Prior to commencement of the series, Marcus North’s position in the side was the hottest topic when describing the makeup of Australia’s XI for the first test at the Wanderers. The tour game against the South African Presidents XI which included a hundred, a fifty (retired) and a six-for in the second innings to secure victory locked in his position at number six in the order. A hundred in his debut test innings locked his position for the short to immediate term future, where even a fit Andrew Symonds or Shane Watson may find it difficult to usurp he Western Australian captain from his position.
Ben Hilfenhaus has found it difficult to break into the Australian test squad. With Peter Siddle and Doug Bollinger breaking into the side before the tall left armer from Tasmania, it appeared that ‘Hilfy’ mightn’t break into the test line-up in South Africa. An injury to Bollinger prior to the series saw to that not occurring and Hilfenhaus has shined in his opening two tests, with his left arm swingers proving more than a handful to the Proteas top order.

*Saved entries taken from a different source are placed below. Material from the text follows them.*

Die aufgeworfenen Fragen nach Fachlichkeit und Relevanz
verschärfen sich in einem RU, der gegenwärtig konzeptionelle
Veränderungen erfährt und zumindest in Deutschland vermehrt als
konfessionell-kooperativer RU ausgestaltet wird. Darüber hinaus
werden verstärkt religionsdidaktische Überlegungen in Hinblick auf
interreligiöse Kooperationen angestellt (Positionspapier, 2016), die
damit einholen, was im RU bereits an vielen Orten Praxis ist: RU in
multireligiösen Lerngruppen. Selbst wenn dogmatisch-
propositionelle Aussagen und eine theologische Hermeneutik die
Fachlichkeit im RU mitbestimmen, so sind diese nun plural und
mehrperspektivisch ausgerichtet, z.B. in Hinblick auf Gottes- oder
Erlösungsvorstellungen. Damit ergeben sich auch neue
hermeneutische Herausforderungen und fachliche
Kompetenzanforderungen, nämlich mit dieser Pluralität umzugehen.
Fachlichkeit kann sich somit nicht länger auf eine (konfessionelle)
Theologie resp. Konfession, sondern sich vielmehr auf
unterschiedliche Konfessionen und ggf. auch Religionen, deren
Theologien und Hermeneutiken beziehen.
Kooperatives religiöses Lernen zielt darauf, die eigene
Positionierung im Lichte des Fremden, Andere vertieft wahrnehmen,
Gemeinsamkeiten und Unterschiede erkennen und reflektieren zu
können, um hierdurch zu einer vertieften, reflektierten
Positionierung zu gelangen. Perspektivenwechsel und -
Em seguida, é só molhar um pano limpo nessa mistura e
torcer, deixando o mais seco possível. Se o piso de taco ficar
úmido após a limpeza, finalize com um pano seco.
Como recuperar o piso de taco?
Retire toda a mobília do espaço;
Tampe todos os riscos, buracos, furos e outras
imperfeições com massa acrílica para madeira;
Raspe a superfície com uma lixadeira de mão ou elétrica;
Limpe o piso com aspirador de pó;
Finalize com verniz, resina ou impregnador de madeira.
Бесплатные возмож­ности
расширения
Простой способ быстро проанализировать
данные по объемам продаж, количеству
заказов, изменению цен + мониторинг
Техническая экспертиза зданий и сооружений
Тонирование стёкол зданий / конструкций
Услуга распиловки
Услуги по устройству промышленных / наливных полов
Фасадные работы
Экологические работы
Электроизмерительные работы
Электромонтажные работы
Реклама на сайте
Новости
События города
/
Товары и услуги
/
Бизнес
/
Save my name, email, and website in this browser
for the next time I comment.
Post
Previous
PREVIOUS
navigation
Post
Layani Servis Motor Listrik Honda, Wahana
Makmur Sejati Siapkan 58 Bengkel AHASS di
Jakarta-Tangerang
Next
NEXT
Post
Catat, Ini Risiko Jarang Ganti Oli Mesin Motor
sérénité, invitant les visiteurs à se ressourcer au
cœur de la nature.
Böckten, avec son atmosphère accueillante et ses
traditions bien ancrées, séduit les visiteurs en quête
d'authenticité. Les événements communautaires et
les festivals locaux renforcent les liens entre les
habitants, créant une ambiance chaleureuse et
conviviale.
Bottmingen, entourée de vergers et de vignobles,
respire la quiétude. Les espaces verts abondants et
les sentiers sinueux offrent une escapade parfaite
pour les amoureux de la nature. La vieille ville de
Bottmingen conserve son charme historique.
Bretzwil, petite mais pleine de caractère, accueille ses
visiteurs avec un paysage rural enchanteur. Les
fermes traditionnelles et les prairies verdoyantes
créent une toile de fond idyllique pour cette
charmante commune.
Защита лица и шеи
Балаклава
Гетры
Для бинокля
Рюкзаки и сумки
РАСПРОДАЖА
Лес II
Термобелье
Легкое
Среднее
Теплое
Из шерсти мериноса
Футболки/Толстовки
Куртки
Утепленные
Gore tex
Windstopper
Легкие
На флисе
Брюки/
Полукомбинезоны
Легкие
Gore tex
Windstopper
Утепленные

From a team perspective, these three have gelled quite impressively and even Andrew McDonald, who has had an ordinary series to date with the bat, has found his own role in the team with the ball. Whether Australia selects a spinner to replace him in the future is a question for another time and day.
Ricky Ponting has shown astute leadership and has backed his players like McDonald and Siddle to perform jobs for him at critical moments. Mitchell Johnson has stepped up another level to now be touted as Australia’s new all-rounder after his 96 not out and 8 wicket haul in the first test. With extravagant strokeplay supported by solid technique to couple his bowling exploits, this claim certainly has its merits.
All in all, Australia has regained its mojo and will head to England beaming with confidence.